||In this thesis, the boundary errors are defined for the NFM to explore the convergence rates, and the condition numbers are derived for simple cases to explore numerical stability. The optimal convergence (or exponential) rates are discovered numerically. This thesis is also devoted to seek better choice of locations for the field nodes of the FS expansions. It is found that the location of field nodes Q does not affect much on convergence rates, but do have influence on stability. Let δ denote the distance of Q to ∂S. The larger δ is chosen, the worse the instability of the NFM occurs. As a result, δ = 0 (i.e., Q ∈ ∂S) is the best for stability. However, when δ > 0, the errors are slightly smaller. Therefore, small δ is a favorable choice for both high accuracy and good stability. This new discovery enhances the proper application of the NFM.|
However, even for the Dirichlet problem of Laplace’s equation, when the logarithmic capacity (transfinite diameter) C_Γ = 1, the solutions may not exist, or not unique if existing, to cause a singularity of the discrete algebraic equations. The problem with C_Γ = 1 in the BEM is called the degenerate scale problems. The original explicit algebraic equations do not satisfy the conservative law, and may fall into the degenerate scale problem discussed in Chen et al. [15, 14, 16], Christiansen  and Tomlinson . An analysis is explored in this thesis for the degenerate scale problem of the NFM. In this thesis, the new conservative schemes are derived, where an equation between two unknown variables must satisfy, so that one of them is removed from the unknowns, to yield the conservative schemes. The conservative schemes always bypasses the degenerate scale problem; but it causes a severe instability. To restore the good stability, the overdetermined system and truncated singular value decomposition (TSVD) are proposed. Moreover, the overdetermined system is more advantageous due to simpler algorithms and the slightly better performance in error and stability. More importantly, such numerical techniques can also be used, to deal with the degenerate scale problems of the original NFM in [15, 14, 16].
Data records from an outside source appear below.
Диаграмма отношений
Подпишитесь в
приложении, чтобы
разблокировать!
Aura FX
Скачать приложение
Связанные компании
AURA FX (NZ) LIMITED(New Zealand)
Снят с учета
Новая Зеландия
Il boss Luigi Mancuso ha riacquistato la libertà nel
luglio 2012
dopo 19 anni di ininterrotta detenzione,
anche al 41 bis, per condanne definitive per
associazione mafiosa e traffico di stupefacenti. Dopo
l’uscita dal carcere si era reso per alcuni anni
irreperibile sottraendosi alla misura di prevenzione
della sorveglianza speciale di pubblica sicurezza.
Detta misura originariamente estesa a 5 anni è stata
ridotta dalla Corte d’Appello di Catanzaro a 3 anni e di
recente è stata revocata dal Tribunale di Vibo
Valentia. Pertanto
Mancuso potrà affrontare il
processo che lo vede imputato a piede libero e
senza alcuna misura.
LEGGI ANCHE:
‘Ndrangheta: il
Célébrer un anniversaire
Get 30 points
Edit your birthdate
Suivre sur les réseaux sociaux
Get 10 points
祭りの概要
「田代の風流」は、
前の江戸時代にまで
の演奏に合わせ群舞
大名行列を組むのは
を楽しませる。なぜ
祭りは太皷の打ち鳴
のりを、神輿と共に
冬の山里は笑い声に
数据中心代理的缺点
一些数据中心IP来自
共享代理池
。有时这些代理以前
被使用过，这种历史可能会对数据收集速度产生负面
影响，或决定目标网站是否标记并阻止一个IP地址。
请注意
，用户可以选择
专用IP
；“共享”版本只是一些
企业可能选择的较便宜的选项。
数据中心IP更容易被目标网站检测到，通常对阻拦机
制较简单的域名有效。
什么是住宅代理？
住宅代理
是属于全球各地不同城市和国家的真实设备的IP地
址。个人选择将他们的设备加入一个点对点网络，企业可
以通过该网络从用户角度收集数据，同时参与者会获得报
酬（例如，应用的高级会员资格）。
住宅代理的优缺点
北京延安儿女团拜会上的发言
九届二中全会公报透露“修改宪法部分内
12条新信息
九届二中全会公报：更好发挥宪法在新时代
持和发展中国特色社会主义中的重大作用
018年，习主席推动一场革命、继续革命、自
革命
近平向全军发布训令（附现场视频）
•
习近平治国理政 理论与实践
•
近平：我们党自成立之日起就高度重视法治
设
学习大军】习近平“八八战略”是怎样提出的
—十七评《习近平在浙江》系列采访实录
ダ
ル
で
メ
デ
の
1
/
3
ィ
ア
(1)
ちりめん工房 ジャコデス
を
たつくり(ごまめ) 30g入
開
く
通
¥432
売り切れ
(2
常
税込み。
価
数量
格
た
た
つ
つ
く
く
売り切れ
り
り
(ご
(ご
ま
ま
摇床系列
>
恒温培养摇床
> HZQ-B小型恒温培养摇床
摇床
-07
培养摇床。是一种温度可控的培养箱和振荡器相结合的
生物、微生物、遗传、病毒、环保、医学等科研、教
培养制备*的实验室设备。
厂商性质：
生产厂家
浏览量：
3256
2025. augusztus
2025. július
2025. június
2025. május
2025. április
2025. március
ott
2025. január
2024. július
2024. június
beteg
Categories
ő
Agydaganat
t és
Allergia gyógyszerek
For the boundary integral equation (BIE) of the first kind, the trigonometric functions are used in Arnold , and error analysis is made for infinite smooth solutions, to derive the exponential convergence rates. In Cheng’s Ph. Dissertation , for BIE of the first kind the source nodes are located outside of the solution domain, the linear combination of fundamental solutions are used, error analysis is made only for circular domains. So far it seems to exist no error analysis for the new NFM of Chen, which is one of the goal of this thesis. First, the solution of the NFM is equivalent to that of the Galerkin method involving the trapezoidal rule, and the renovated analysis can be found from the finite element theory. In this thesis, the error boundary are derived for the Dirichlet, the Neumann problems and its mixed types. For certain regularity of the solutions, the optimal convergence rates are derived under certain circumstances. Numerical experiments are carried out, to support the error made.